Voor passend onderwijs, zorg, ondersteuning, revalidatie en advies is niet alleen gespecialiseerde kennis en expertise van professionals vereist. Ook moet er onderzoek gedaan worden naar de effectiviteit van wat zij doen en is continue innovatie van interventies en methodieken nodig. In deze programmalijn is ruimte voor onderzoek dat evidence-based professioneel handelen bevordert, maar ook voor patient-centered care. Bestaande methoden onderbouwen en verbeteren, maar ook ruimte creëren om nieuwe, innovatieve methoden te ontwikkelen en te toetsen.
 

5. Technologie biedt mij kansen

Technologie is niet meer weg te denken uit onze maatschappij. Eigenlijk is het zo vanzelfsprekend, dat technologie en digitale ontwikkelingen een plek zouden kunnen krijgen in elk van de bovenstaande programma’s. Technologie is bovendien een middel, geen doel op zich. Toch kan technologie ook een eigen dynamiek hebben in relatie tot de visuele beperking. Voor mensen met een visuele beperking kunnen technologische toepassingen bijdragen aan het verbeteren van hun mogelijkheden tot participatie, het versterken van hun autonomie en zelfregie of het toegankelijker maken van zijn of haar leefwereld.

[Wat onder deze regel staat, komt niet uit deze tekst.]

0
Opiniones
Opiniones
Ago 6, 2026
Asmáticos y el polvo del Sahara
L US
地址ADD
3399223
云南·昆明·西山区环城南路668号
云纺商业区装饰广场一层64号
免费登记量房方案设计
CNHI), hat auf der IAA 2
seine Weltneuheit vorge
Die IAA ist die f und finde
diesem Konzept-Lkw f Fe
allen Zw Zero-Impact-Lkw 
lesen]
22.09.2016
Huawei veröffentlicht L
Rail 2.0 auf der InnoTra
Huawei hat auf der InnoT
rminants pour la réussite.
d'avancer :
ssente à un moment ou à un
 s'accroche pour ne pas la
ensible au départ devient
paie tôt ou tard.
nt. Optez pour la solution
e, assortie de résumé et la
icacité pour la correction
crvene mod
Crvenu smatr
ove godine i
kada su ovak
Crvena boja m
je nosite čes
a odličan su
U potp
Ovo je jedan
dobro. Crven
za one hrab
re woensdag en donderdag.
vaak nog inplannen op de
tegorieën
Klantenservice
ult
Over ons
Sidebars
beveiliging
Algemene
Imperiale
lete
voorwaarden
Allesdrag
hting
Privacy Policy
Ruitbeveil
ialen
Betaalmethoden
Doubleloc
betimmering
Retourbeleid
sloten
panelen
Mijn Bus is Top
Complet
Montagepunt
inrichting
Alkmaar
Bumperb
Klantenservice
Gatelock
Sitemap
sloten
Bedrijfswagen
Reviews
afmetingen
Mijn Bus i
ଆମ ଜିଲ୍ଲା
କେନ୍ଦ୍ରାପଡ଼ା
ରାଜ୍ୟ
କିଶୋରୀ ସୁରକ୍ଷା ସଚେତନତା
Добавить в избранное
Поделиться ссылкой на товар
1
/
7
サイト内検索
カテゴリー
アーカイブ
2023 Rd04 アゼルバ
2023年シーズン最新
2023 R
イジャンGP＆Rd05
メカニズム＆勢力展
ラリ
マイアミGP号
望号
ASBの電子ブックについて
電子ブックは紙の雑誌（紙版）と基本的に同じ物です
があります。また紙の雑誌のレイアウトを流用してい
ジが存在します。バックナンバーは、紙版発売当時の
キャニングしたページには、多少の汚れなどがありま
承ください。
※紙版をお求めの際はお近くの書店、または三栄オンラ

Deze programmalijn richt zich niet alleen op het toepasbaar maken van technologie voor de doelgroep (design for all), maar ook op het tijdig inspelen op mogelijkheden die nieuwe ontwikkelingen bieden. Daarbij is specifiek ook aandacht voor het ontwikkelen en op peil houden van de professionele kennis en expertise die nodig zijn deze mogelijkheden te benutten.